Return all of the records below word for word, leaving out the pictures.
---------- Input data ----------
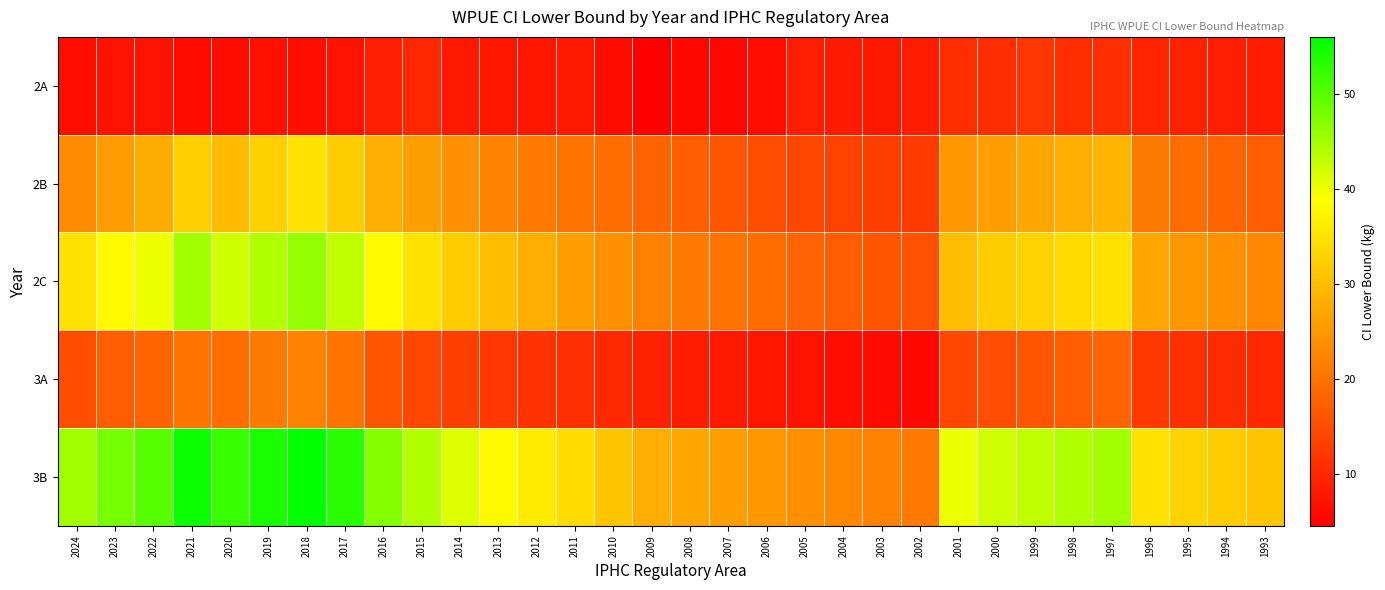

List the series in order of their overall mean, lowest first.

2A, 3A, 2B, 2C, 3B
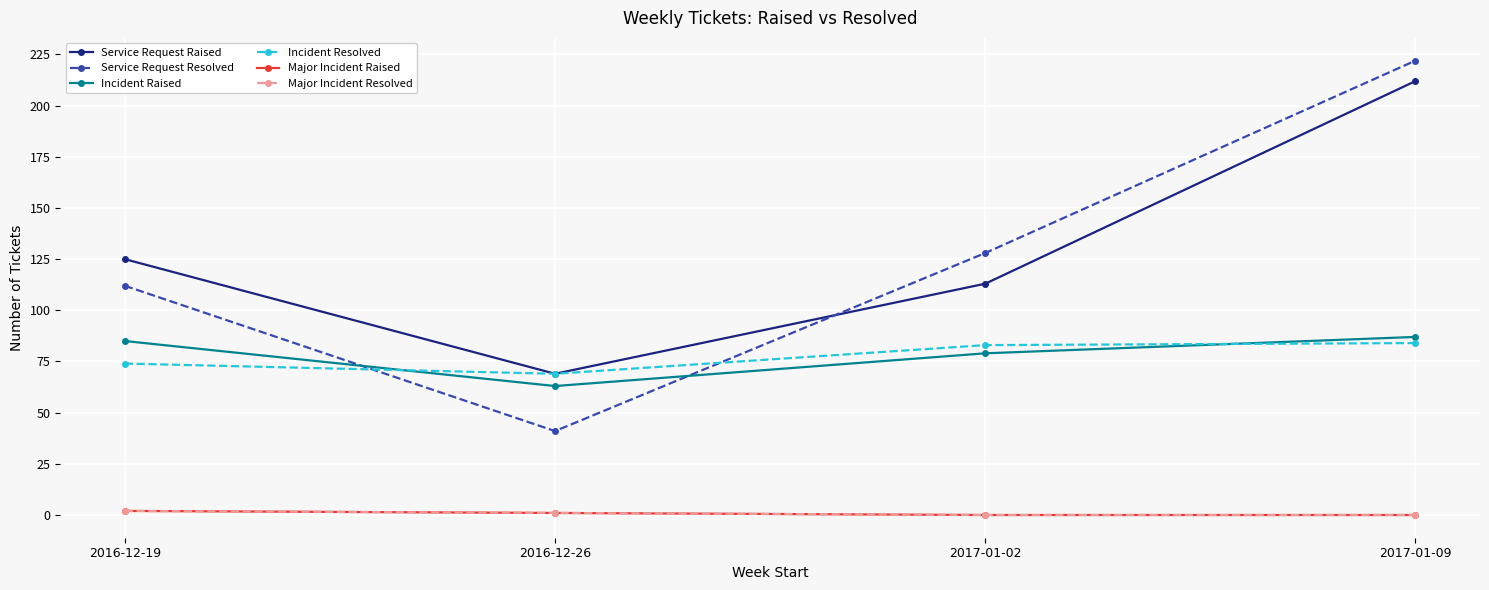

Does the chart have visible grid lines?

Yes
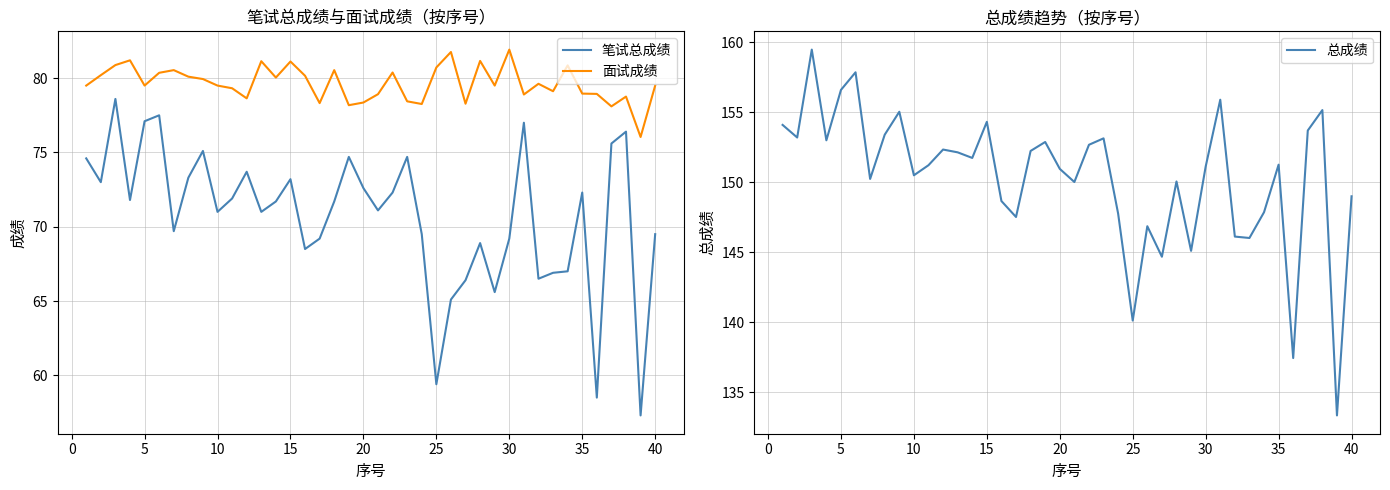

What is the highest value of the 面试成绩 series?

81.9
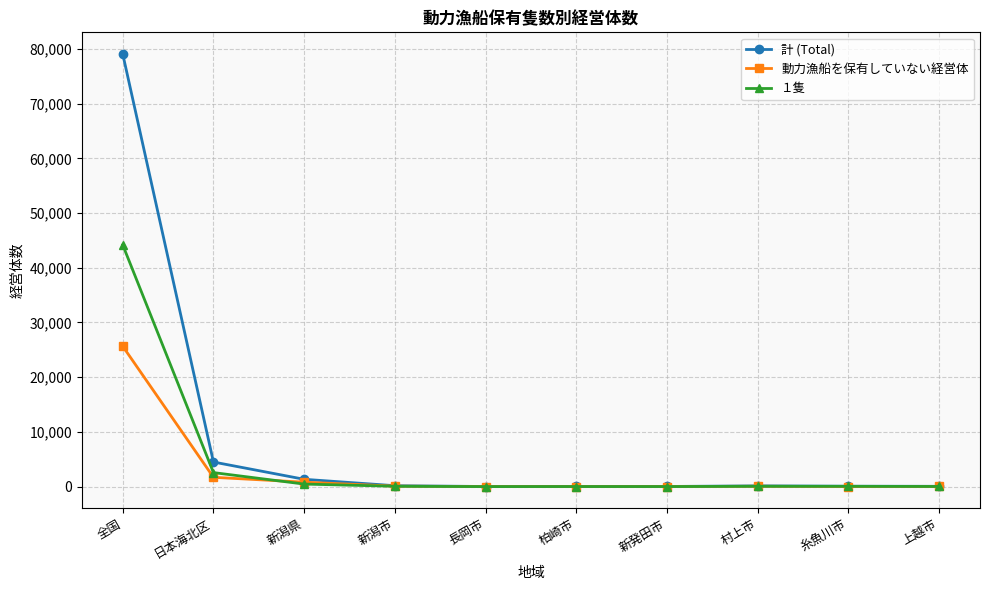

Where does the 動力漁船を保有していない経営体 series first go above 65?

全国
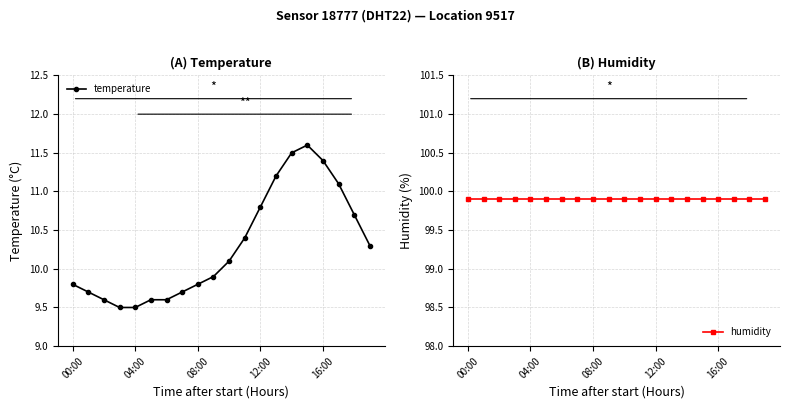

Which series changed the most between 5 and 18?

temperature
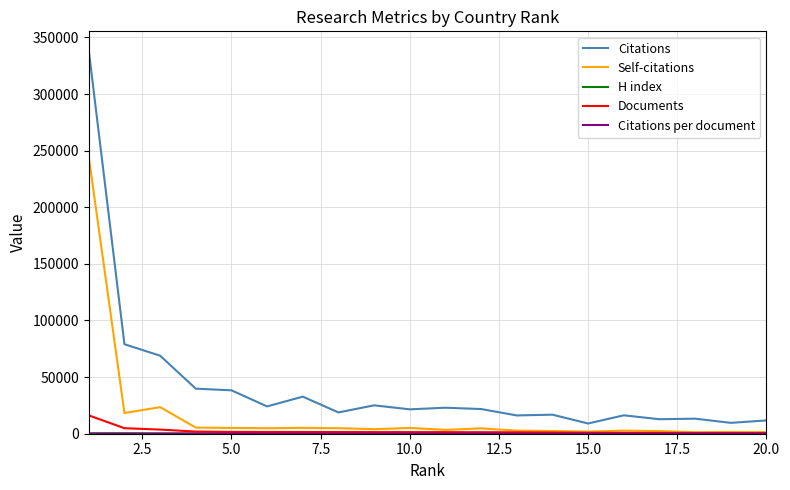

Which series has the largest range (max minus min)?

Citations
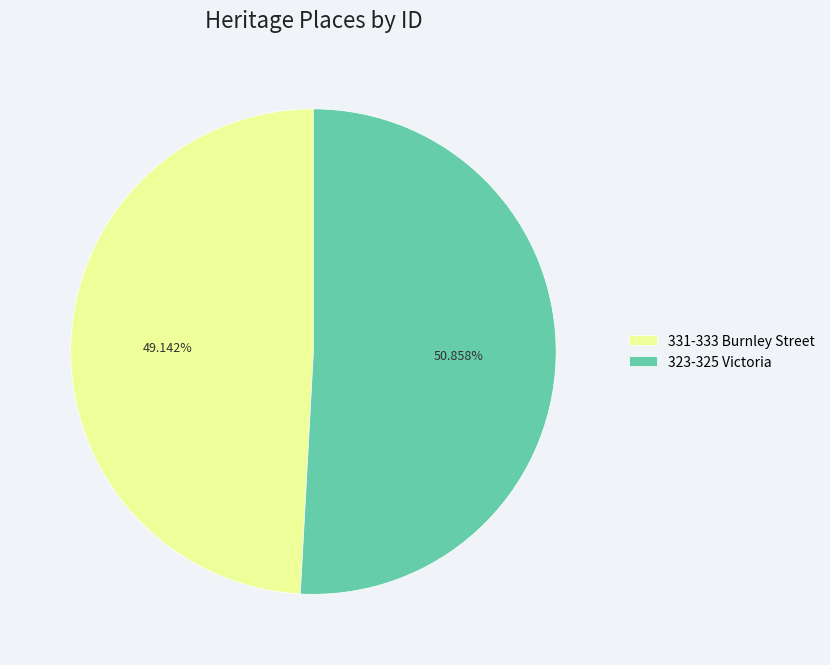

Which category accounts for the majority?

323-325 Victoria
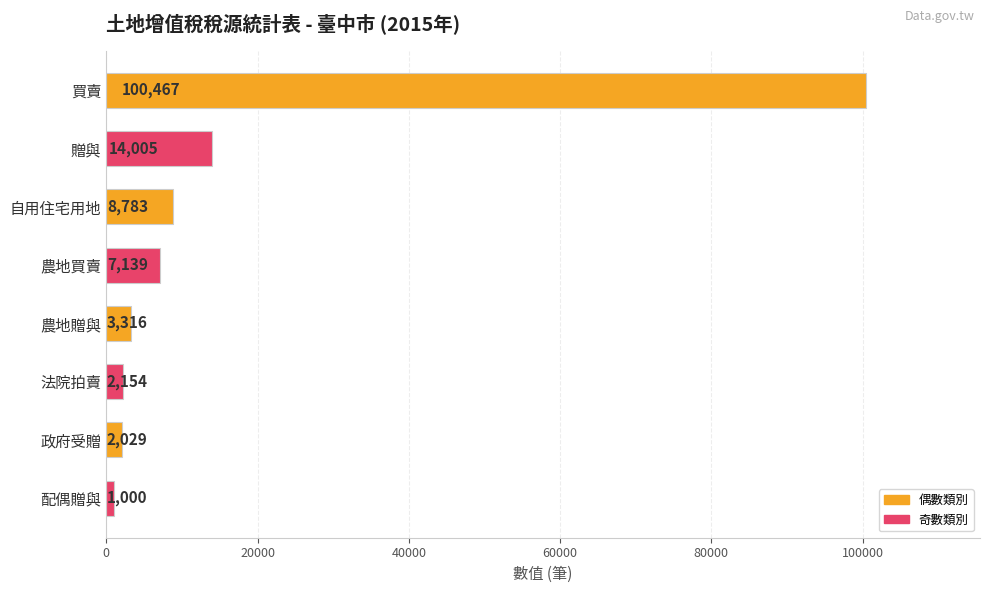

The value at 買賣 is 100467. True or false?

True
----------
Exercise answer
List the series in order of their overall mean, lowest first.

2A, 3A, 2B, 2C, 3B

Does the chart have visible grid lines?

Yes

What is the highest value of the 面试成绩 series?

81.9

Where does the 動力漁船を保有していない経営体 series first go above 65?

全国

Which series changed the most between 5 and 18?

temperature

Which series has the largest range (max minus min)?

Citations

Which category accounts for the majority?

323-325 Victoria

The value at 買賣 is 100467. True or false?

True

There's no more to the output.